Para concluir, quiero imaginar que una gran amiga de Yolanda, otra poeta que asume en forma exacta y precisa el arduo oficio de escribir con piedras y enfrentar los tiempos de penuria, recoge sabiamente todos los vuelos de estas pajaritas y zunzuncitos.

En sus extraordinarias Crónicas Budistas, publicado en el 2016, también por Dcir ediciones, Blanca Strepponi, poeta, escritora, editora argentino-venezolana, escribe, como explica en un breve epígrafe, ya no sólo con imágenes, como piedras, sino explícitamente como “108 reverencias”, es decir, gestos de devoción “para entender que mi vida es el movimiento de mi alma” (p.3).
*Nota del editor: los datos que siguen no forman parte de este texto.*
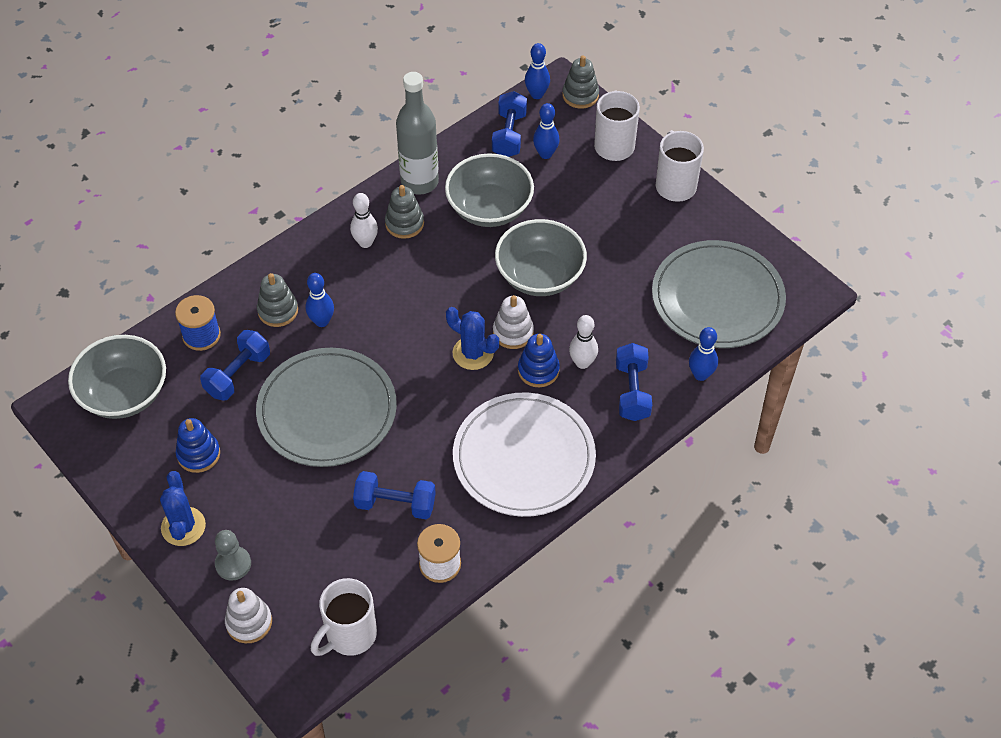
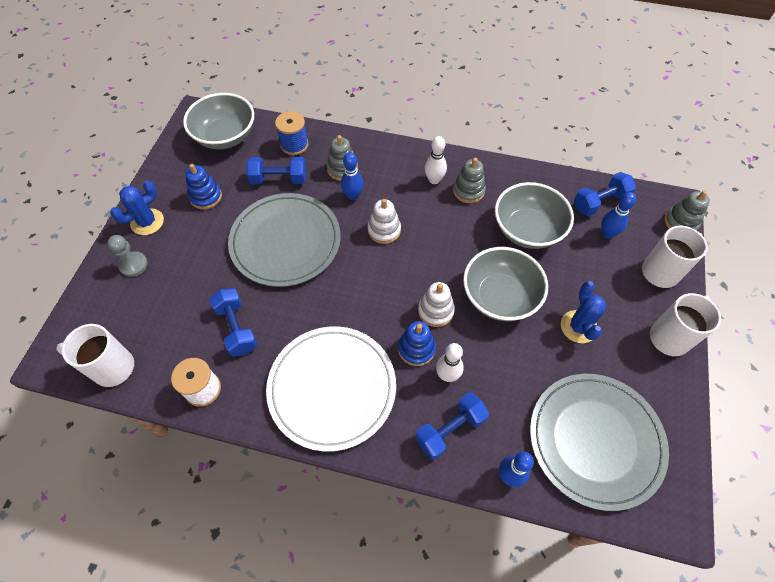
camera: 55 degrees right, 5 degrees up
(249, 622) = (93, 301): white stacking toy -> white stacking toy (384, 230)
(419, 182) = (509, 178): grey bottle -> none
(473, 353) = (397, 297): blue cactus -> blue cactus (578, 327)
(537, 94) = (651, 196): blue bowling pin -> none

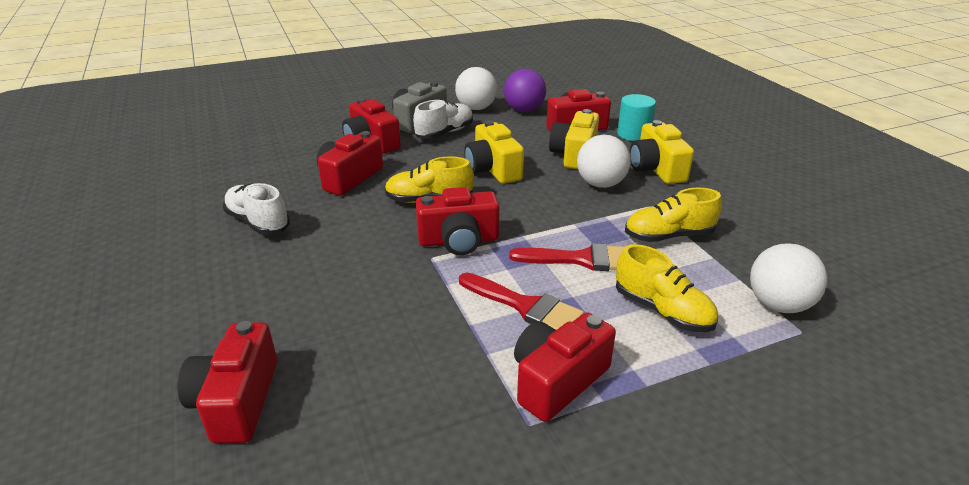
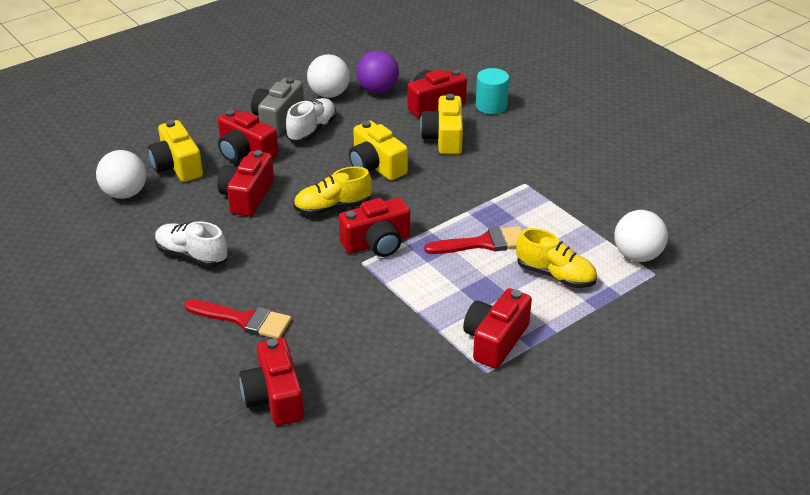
camera: 15 degrees left, 5 degrees up
(525, 306) = (453, 290): red brush -> red brush (244, 320)
(600, 184) = (477, 167): white ball -> white ball (125, 194)
(656, 169) = (521, 143): yellow camera -> yellow camera (177, 166)
(668, 236) = (546, 210): yellow shoe -> none

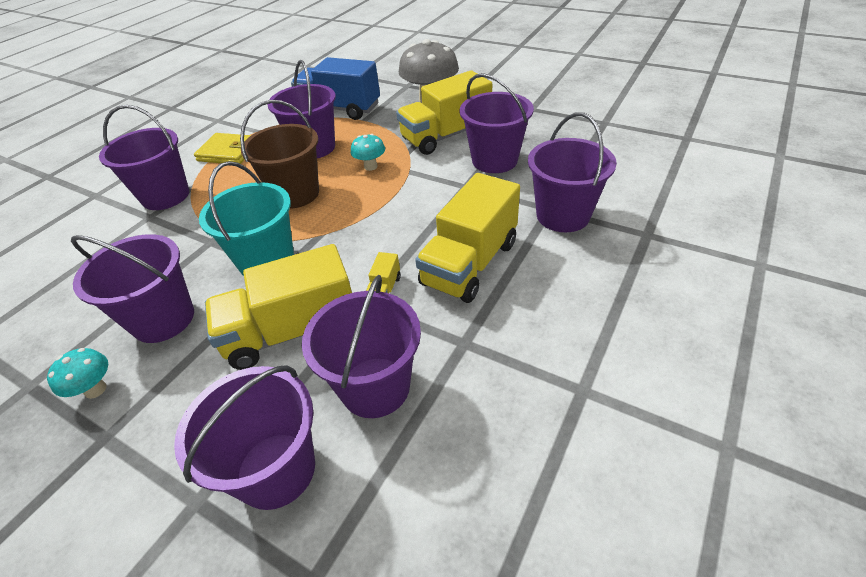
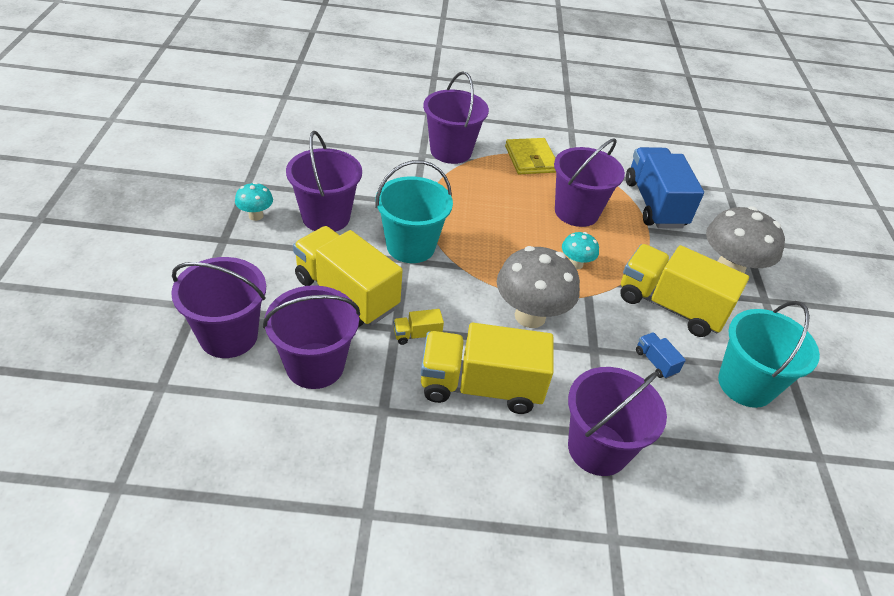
camera: 55 degrees right, 0 degrees up
(295, 194) = (502, 228): brown bucket -> none
(409, 209) = (530, 316): none -> grey mushroom
(494, 160) = (655, 362): purple bucket -> blue truck
(534, 129) = (745, 384): none -> turquoise bucket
Se trata, según Alejandro Mendez, autor del texto en la contraportada, de una escritura asumida como plegaria, como ejercicio y respiración, de un “juego intercambiable de ausencias y presencias”, entre las dos patrias, entre los sentimientos encontrados, entre las polaridades y contradicciones de los sentimientos”. Se trata de un “yo poético oficiando de traductor, agenciando un trafico constante de emociones y significantes”.

En esta contemplación serena de “odios, desconfianzas, guerras, resentimientos, iras, vergüenzas”, las imágenes cada vez más contundentes conducen sí al silencio meditativo, pero también a la serena consciencia de la mirada poética. Casi al final del libro Strepponi escribe también de un jardín, desde un jardín, del “jardín del templo”. Aunque es un poco más largo, lo voy a leer entero:

El jardín del templo

 

Es verano y ha llovido durante días enteros

la hierba está altísima

plantas flores árboles frutos

parecen crecer minuto a minuto

 

Tal vez se sienten libres

pues no hay humanos

en estos días de vacaciones

salvo cuando llego por las tardes

para alimentar al gato del templo

 

Hoy encuentro que un arbusto ha extendido sus ramas hacia el sendero reservado a las personas

como diciendo: esto ya no es vuestro

 

La higuera está cargada de frutas

y son tantos los pájaros que llegan a alimentarse

 

Las pequeñas cotorras bulliciosas e incluso un colibrí

de asombrosa y diminuta belleza

 

Cuando llego se escucha un poderoso aleteo

son los pájaros que abandonan el jardín de mala gana

 

También cientos de abejas y avispas han tomado parte del jardín

Esto ha sucedido en apenas unos días

 

He comprendido la lección de la naturaleza”.

 

Reaparece mi guia, mi zunzuncito, mi pájaro mosca, aquí es un “colibrí de asombrosa y diminuta belleza”, acompañado de cotorras y muchos otros pájaros, junto con plantas y flores y árboles y frutos y arbustos. Es el quien marca la pauta y muestra el camino y da la lección.

 

Si es cierto. Incipientes son las imágenes, limitadas las miradas, muy breves los poemas, fugaces las intuiciones. Y las incipientes conciencias revelan, en la asombrosa y diminuta belleza del colibrí, lo que la poesía de estas poetas venezolanas le regala a sus lectores: intuiciones, instantes de alegre comprensión.

 

Porque, como enseña el último poema de estas crónicas dolidas en tiempos de penuria, a veces no está demás saber y estar consciente del tamaño del lugar que ocupamos en esta vida, tal como concluye el libro de Blanca Strepponi:

 

“Dice Ho Jun Jang

 

Estuve de pie junto a esos cactus gigantes

están allí hace quinientos años

 

He sentido el deseo de reencarnar en un cactus

 

Ser humano es muy difícil” (p. 46).

 

Se pregunta Rafael Cadenas, como siempre lúcido y preciso en su libro En torno a Basho y otros asuntos, publicado por Pre-textos también en 2016:

 

“¿Por qué no viste el pájaro

que volaba

en tus ojos? (p.25)

 

Estas poetas, creo yo, lo han visto, por instantes, y era un zunzuncito.